Com 44 escolas rurais e 23 turmas de extensão que ofertam o Ensino Médio em comunidades camponesas, o Governo do Tocantins, por meio da Secretaria de Estado da Educação, planeja a implementação da educação do campo nessas escolas. Enquanto as escolas rurais trabalham com o ensino regular, a modalidade escola do campo insere os temas ligados ao dia a dia dos alunos nas aulas.

Atualmente, o Estado conta com apenas três escolas do campo em funcionamento, como registrou o secretário da Educação, Adão Francisco de Oliveira. “São duas escolas famílias agrícolas e uma escola agrícola. É preciso potencializar essa experiência, para que o sujeito receba de fato uma orientação, uma formação que seja adequada para o ambiente rural em que ele está inserido”, explicou.

As ações para a educação do campo encontram-se em processo de reestruturação, assim como a equipe de trabalho. Também está sendo fortalecido o intercâmbio com as universidades, os movimentos sociais do campo e as instituições que têm trabalhos voltados a essa temática.

O objetivo, segundo o gestor, é retomar as discussões e implantar um currículo diferenciado e direcionado às escolas do campo, assim como promover a formação continuada de gestores, coordenadores e professores que atuam nestas unidades de ensino. Da mesma forma, busca-se discutir com os movimentos sociais a respeito da construção de novas escolas.

As escolas rurais tocantinenses atendem a cerca de 8 mil alunos, que serão beneficiados pela expansão do ensino direcionado à população do campo. “Vamos atender às comunidades quilombolas, camponesas, ribeirinhas e extrativistas, respeitando as especificidades de cada uma delas”, ressaltou o secretário, ao apontar que o currículo escolar deve ser adequado ao ambiente rural em que o estudante está inserido.

Resultados

Com a redefinição do currículo escolar para o conceito de educação do campo, a grade será contemplada com aulas sobre produção agrícola e ensinam, na prática, como funciona o sistema de cultivo. Assim, são repassadas informações e conhecimentos que contribuem com a melhoria da produtividade na propriedade familiar e com a qualidade de vida, não apenas dos alunos, mas de toda a sua família. “Esse é o modelo de alternância, em que o aluno aprende com os conteúdos ministrados em sala de aula e com as experiências propostas para serem executadas com a família”, ressaltou Adão Francisco.

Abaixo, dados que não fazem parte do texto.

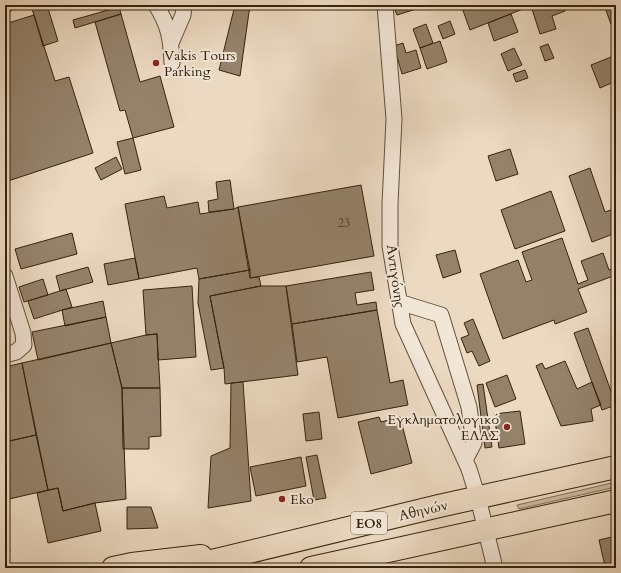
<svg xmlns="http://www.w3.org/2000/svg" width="621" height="573" font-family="Cardo,serif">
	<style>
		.green { fill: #ccbaa2; stroke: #806e58 }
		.building { fill: #94826b; stroke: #35230d }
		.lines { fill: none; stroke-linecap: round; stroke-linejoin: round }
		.minor-casing { stroke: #62503a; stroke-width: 17 }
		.highway-casing { stroke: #35230d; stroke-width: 24 }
		.minor { stroke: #f2e6d7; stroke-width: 15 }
		.highway { stroke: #ebd9c1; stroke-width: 22 }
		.poi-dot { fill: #8f2418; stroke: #f2e6d7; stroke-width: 1.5 }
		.labels { text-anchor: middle; stroke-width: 4; stroke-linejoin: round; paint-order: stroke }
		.number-label { font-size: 12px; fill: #4d3b24 }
		.shield { fill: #f2e6d7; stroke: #6e5e4a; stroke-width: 1 }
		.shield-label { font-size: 13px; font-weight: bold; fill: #35230d }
		.poi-label { font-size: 14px; fill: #35230d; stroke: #f2e6d7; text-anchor: start }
		.street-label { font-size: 14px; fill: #35230d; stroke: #f2e6d7 }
	</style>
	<rect width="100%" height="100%" fill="#ebd9c1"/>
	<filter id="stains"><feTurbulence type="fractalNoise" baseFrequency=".005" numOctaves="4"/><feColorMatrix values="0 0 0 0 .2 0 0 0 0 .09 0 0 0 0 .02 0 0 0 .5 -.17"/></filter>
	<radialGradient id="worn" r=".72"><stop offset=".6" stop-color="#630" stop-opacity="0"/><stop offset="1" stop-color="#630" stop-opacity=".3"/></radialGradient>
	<!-- green -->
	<path class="green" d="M616 482V487L519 509 517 505Z"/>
	<!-- building -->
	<path class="building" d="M31 5H47L58 41 43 46Z
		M235 5H250L240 76 219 70Z
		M393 5H429L397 15Z
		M461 5H533L470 30Z
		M533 5H563L565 11 552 16 556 29 540 34 531 6Z
		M604 5H616V38Z
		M119 7 121 14 75 28 73 20Z
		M121 14 140 82 160 76 174 127 133 138 125 110 120 111 95 22Z
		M511 14 518 32 494 41 488 23Z
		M34 15 55 81 69 77 93 153 5 182V24Z
		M450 21 455 34 443 39 438 26Z
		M426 24 433 43 420 48 413 29Z
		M440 41 447 62 427 69 420 48Z
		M403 43 406 53 416 50 421 68 402 74 394 46Z
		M548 44 554 58 545 61 540 47Z
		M514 48 522 65 508 71 501 54Z
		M616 55V81L600 88 591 65Z
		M525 70 528 78 516 82 513 74Z
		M133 138 141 170 125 174 117 142Z
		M510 149 518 174 496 181 488 156Z
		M116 157 122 169 101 180 95 168Z
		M590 168 605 212 616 208V233L592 242 569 176Z
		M230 180 234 209 209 212 208 201 218 199 216 182Z
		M361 185 374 256 250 278 238 207Z
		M551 191 565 231 515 249 501 210Z
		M164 196 167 208 198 202 200 214 234 209 238 207 250 270 199 279 197 268 139 279 125 204Z
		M72 233 77 254 21 269 15 249Z
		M562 238 578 284 588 280 581 261 603 253 609 270 616 267V275L578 289 587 312 555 324 554 320 503 339 480 274 518 260 526 282 532 280 522 252Z
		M455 250 461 272 443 278 436 255Z
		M135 258 139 279 108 285 104 264Z
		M88 267 93 282 60 291 56 276Z
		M250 270V278L259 277 261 286 210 296 224 368 211 370 198 303 199 279Z
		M371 272 374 290 355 293 357 305 376 302 377 310 292 324 286 286Z
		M43 279 48 295 24 302 19 287Z
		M192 286 196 357 158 360 157 334 146 335 143 290Z
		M261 286H286L298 375 225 384 224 368 210 296Z
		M66 289 72 307 34 319 28 301Z
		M103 301 106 317 65 326 62 310Z
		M377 310 390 383 403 380 408 405 338 418 327 357 297 362 292 324Z
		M106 317 111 343 38 360 32 332Z
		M473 319 490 361 479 366 472 351 467 353 461 338 469 335 464 323Z
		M588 328 616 405 602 410 574 333Z
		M157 334 160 388H122L111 343 146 335Z
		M111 343 122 388 126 499 95 503 63 511 58 488 48 490 22 363Z
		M565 361 577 389 592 382 601 405 591 409 593 421 561 426 536 366 542 363 545 369Z
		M22 363 36 435 5 442V367Z
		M507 375 516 399 495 407 486 383Z
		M243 382 251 501 208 508 211 456 230 448 231 383Z
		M483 384 492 447 485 448 477 385Z
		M122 388H160L161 436 149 437V449H123Z
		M520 411 525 444 499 448 494 414Z
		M319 412 322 439 306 441 303 414Z
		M379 417 381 422 400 417 412 463 371 474 358 422Z
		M36 435 48 490 5 500V442Z
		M317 455 326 498 314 500 306 457Z
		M301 457 306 486 256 496 250 467Z
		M58 488 63 511 95 503 101 531 48 543 37 493Z
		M127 507H151L158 528 127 529Z
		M5 527 10 552 5 553Z
		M616 536V564L605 566 599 540Z"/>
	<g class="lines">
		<!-- minor casing -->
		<g class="minor-casing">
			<path id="minor" d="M5 5H6
				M156 5C169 26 171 39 172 63
				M385 5 394 119 390 204V246L403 324 469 469 478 498 495 568
				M171 43 183 15 184 5
				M5 276 23 333 24 345 16 352 5 355
				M399 302 441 315 469 407 474 443 465 460"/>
		</g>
		<!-- highway casing -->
		<g class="highway-casing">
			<path id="highway" d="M113 568 132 564 201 556
				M183 568 439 506 616 467
				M311 568 616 501"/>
		</g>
		<!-- minor -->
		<use href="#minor" class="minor"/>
		<!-- highway -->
		<use href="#highway" class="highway"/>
	</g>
	<!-- markers -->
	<g class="poi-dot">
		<circle cx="156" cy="63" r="4"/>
		<circle cx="507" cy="427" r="4"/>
		<circle cx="282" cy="499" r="4"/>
	</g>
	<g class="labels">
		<!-- number labels -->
		<g class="number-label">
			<text x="344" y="227">23</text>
		</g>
		<!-- shield labels -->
		<rect class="shield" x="351" y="512" width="36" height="22" rx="3"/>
		<g class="shield-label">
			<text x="369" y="528">ΕΟ8</text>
		</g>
		<!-- poi labels -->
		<g class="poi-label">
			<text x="164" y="60">Vakis Tours<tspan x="164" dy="16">Parking</tspan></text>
			<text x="499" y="424" text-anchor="end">Εγκληματολογικό<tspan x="499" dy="16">ΕΛΑΣ</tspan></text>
			<text x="290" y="504">Eko</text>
		</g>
		<!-- street labels -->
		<g class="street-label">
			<text transform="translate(396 276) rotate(82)" y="5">Αντιγόνης</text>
			<text transform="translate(423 510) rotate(-13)" y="5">Αθηνών</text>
		</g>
	</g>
	<!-- margin -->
	<rect width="621" height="573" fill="none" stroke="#ebd9c1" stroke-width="20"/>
	<rect x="6" y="6" width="609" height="561" fill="none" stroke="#35230d" stroke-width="2"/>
	<rect x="10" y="10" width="601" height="553" fill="none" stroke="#35230d"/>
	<rect width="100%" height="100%" filter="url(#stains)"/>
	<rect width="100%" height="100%" fill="url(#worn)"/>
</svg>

Com o objetivo de construir uma Política Estadual de Educação do Campo, o Governo, movimentos sociais e educadores se reuniram no início da gestão, no Seminário de Educação do Campo, que resultou em um grupo de trabalho responsável pela construção da proposta política-pedagógica para o Estado e que também irá analisar a situação de cada escola, verificar os convênios, recursos e a possibilidade de continuar com os projetos de cada uma delas.

Projovem Campo

O programa Projovem Campo – Saberes da Terra, que conta com currículo diferenciado, respeitando as características, necessidades e pluralidade de gênero, étnico-racial, cultural, gerencial, política, econômica, territorial e produtiva dos povos do campo, foi criado pelo Ministério da Educação (MEC) e é gerenciado pelo Governo do Estado, por meio da Secretaria da Educação, oferecendo qualificação profissional e escolarização aos jovens agricultores familiares de 18 a 29 anos que não concluíram o ensino fundamental.

No Tocantins, o programa atende a 800 alunos, em 19 municípios, com atividades realizadas em escolas estaduais e em escolas municipais cedidas pelas prefeituras, com carga horária de 180 horas tempo-escola e 600 horas tempo-comunidade.